Just to age myself even more, I got that Spirit box set which includes the first four albums plus another album and a soundtracks and singles, outtakes and whatever else they could squeeze on five discs. Hot damn this shit is good. Always loved these guys. Poor bastards were not big enough to be really popular but too big to be considered a cult band. Spirit were the band whose manager cancelled their Woodstock appearance so they could play a high school auditorium in nearby Binghamton. Well, they got paid for playing Binghamton, there was that. But imagine playing a set to a few hundred people when you were could have been playing for hundreds of thousands a helicopter flight away. It shall be.

The Informer

Been a decade or so since I saw John Ford’s The Informer and though I remembered it was riveting and powerful, unrelentingly so, I’d forgotten what a kick to the solar plexus that ending is. Jesus. Audiences in 1935 must have sat in stunned silence afterward for several long seconds. Talkies were only a few years old and I doubt they’d ever experienced anything like that before. Nearly a century later it’s still so intense it’s uncomfortable to watch and as the credits roll you’re left staring at the screen for a few long seconds, not feeling good about yourself at all.

Recommended, obviously.

Wizard of Oz

Watching Wizard of Oz. This was a big national event when I was a kid, the one time all year you could see the Wizard of Oz and families would crowd around the TV to watch. CBS reaped incredibly high Neilsen ratings. It became one of my childhood memories. The Wizard of Oz was one of those rare things that stayed the same as we moved back and forth across the country, over and over. I’ve only seen it a couple times since then. The technicolor startles me everytime. When I watched it as a kid it was in black and white. We didn’t have a color set for years. My dad could keep any old TV running forever, so we had a black and white set long into the color era. Dorothy would open the door of the house and if she and Toto weren’t in Kansas anymore the hues gave no clue. My dad filled us in. The road was bright yellow he said. But I had no idea it was as bright as it looks now. Crazy yellow. Psychedelic yellow. And all those crazy midgets.

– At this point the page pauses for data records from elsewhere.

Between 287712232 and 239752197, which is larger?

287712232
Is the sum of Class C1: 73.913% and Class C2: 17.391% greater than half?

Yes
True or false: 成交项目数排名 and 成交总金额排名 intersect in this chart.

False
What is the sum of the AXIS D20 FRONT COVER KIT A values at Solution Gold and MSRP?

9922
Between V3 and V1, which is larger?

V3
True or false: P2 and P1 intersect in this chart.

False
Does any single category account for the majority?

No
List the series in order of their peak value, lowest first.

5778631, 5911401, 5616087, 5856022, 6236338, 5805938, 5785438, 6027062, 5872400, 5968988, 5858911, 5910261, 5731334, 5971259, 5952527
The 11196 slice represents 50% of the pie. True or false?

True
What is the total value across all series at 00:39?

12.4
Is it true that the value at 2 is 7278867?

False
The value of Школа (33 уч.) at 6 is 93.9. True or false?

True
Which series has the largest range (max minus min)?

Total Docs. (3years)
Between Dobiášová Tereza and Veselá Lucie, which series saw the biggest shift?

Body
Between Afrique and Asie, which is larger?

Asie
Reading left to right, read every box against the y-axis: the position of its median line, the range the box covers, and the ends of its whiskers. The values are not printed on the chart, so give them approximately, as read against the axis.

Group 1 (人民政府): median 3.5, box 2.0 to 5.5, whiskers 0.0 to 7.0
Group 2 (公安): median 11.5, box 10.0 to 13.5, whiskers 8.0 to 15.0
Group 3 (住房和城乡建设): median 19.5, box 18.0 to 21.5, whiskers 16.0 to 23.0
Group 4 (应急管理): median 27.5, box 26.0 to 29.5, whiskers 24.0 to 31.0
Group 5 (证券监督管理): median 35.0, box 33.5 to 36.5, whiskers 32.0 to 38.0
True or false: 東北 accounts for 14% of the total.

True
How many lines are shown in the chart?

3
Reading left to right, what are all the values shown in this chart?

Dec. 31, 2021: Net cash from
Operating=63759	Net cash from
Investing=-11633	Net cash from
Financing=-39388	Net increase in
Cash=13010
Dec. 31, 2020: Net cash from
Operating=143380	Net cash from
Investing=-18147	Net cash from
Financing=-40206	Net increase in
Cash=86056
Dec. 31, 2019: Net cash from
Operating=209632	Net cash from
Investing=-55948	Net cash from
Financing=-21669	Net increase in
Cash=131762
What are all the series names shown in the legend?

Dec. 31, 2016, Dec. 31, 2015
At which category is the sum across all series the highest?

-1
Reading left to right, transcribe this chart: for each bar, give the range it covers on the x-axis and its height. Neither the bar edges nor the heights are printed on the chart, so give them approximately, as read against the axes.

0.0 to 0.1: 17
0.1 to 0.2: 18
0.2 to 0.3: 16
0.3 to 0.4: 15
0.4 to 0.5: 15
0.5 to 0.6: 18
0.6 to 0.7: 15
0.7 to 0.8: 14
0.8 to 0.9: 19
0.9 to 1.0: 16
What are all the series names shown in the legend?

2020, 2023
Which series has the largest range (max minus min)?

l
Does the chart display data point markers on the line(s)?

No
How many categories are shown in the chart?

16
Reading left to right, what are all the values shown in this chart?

Shootout at the Fantasy Factory

Hearing this tune always reminds me of my pre-punk rock life. If you’re old enough you had a completely different existence before you first heard the Ramones or Sex Pistols. We liked lots of hippie music and had lots of hippie thoughts, though I can’t remember most of them. Anyway, I used to have this album. It was the Traffic album that had what, three songs? Maybe four or five, I can’t remember. Apparently all the touring and drugs was taking its toll on the songwriting. Sometimes I feel so uninspired, Stevie sang in his most mournful rock star voice, sometimes I feel like giving up. Subtle. And then there was Roll Right Stones, which I always assumed was another of those Winwood way cool English jazz hippieisms I never could figure out—the lyrics to Low Spark of High Heeled Boys on the previous record took me years of exegesis. Turns out the Roll Right Stones are actually a trio of megalithic monuments out in the English countryside dating back to the Neolithic. We didn’t have Wikipedia in the seventies, so I just figured it meant cool or groovy or keep on truckin or whatever. I wasn’t the brightest kid. Whatever the title means, Roll Right Stones does eventually cook, even wail a bit, but it felt like half a Dead show before you got there. The fucker takes up about half the record, not so much filling out side 1 as it did slowly ooze over it, filling in just enough grooves to please the record company. OK, maybe that was harsh. But it is a long stoned song. The title track was great, though, and kinda weird. It was the Traffic tune that people who loved Baby’s On Fire liked. You’d hear the tune a lot on FM for a while, though I haven’t heard it in years. Which is odd because I still listen to Traffic pretty regularly, and still love Steve Winwood’s voice, even if you can’t tell by the attitude above. I wrote most of this some time ago, I think during that nasty heat wave, hence the grumpiness. It happens.

Oh, Rebop Kwaku Baah. Almost as fun to write as it is to say. He cooks on the title cut. Rebop Kwaku Baah. That’s twice.